赵诗觅都说不清非要见程冉卿一面是为了什么?沈安遇病了,恐怕在小凡关怀备至下不能来,直觉总要代替他做些什么,远远的看眼爱了他那么久的人,传递给他微不足道的不遗憾?
自嘲的挤出一丝苦笑。
“eleanor媒体曾报道你高中时当着全校师生的面跟男生表白,后来被拒绝了,请问你那是什么心情呢?那个男生后来后悔了吗?还有最近你和f.a.y的队长兼主唱的谷沿的绯闻是真的吗?”
此话一出引起不小骚动,唏嘘这位粉丝小姐的连环炮击,死忠的粉丝不免失态脱口大骂。
程冉卿只是来宣传专辑,并不是开记者发布会,更不是娱乐综艺节目,经纪人阿陶见来者不善,想要冲向臺去,被程冉卿眼神制止。
她清唱着专辑其中一曲的副歌部分,待全场安静她的歌声也停止了,时间仿佛有几秒的暂停,她很满意目前的效果,嫣然笑道,“一生至少有两次冲动,一次为奋不顾身的爱情,一次为说走就走的旅行。虽然这句话的重点在于后者,于我而言有这么多支持我和我爱着的橙子派是最美的旅行中最宝贵的收获。冲动、迷惘、逆境、憧憬或者缅怀,这些青春节点的标签,《年轻爱情》不是专辑主打,却是我最喜欢的一首,献给经历过或者正要经历狂妄不羁青春的人们,一定要多多支持哦!”
洛杉矶公司那边紧急传讯王莹和luke,他们匆匆订了晚上九点多从z市至洛杉矶中转一次的机票。

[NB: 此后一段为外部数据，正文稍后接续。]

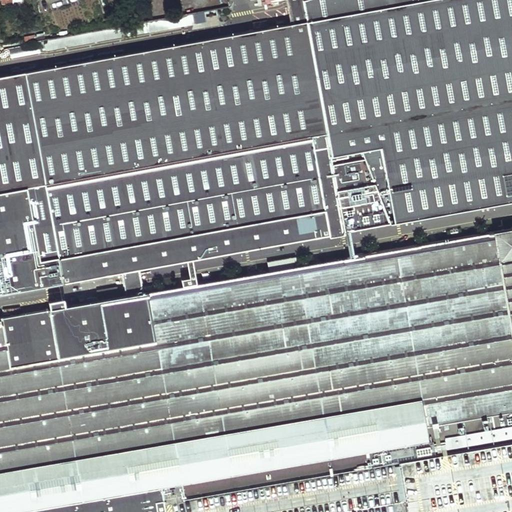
[(331,146),(359,141),(390,222),(511,200),(511,0),(286,0),(291,25),(24,71),(45,186),(312,138),(314,149),(331,146)]
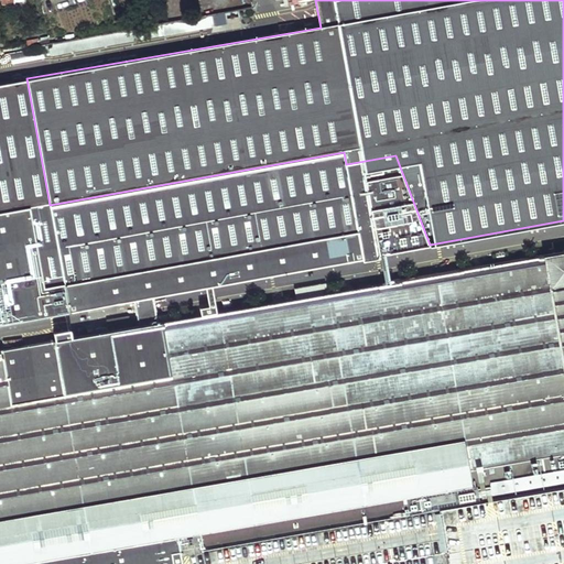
[(192,21),(193,30),(213,26),(212,18),(192,21)]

机场,王莹抱着赵诗觅在她耳边低语,“亲爱的,我明年春天才能回国,从我检票,不,从我放开这个怀抱开始,你这一刻一定要比上一刻更幸福,好不好?”
赵诗觅点点头,“好。”
王莹抹掉眼角的眼泪,“我要放开咯!”她放开赵诗觅,瞬间恢覆如常,“哎呀,王子遇这个浑球也不来送送姐姐我,小石子帮我好好教训他。”她又踱步到楚泽汐面前,“楚律师,欠我的人情我送给小石子了,记得要还哦。”
“欠她的我会用一辈子来还,王小姐一路顺风,luke,拜拜。”
和luke握手道别,看着他搂着频频回头的王莹进入检票口。
赵诗觅和楚泽汐站在可以看到飞机场地的玻璃窗前,“沈安遇病了。”
楚泽汐微讶,嘴唇动了动,半响,“苏渝白负责的案子有点棘手,我等下要和他电话会议,你自己去好不好?”
楚泽汐明白了赵诗觅异样的感觉,一边担心着沈安遇的病情一边照顾着他的情绪,这样的糖糖让他怎么忍心拒绝她的顾虑。
“楚律师可以换陈词吗?本法官判定楚律师口头证据无效,判你和我一起去看病人沈安遇,以此消除本法官对你更严厉的惩罚!”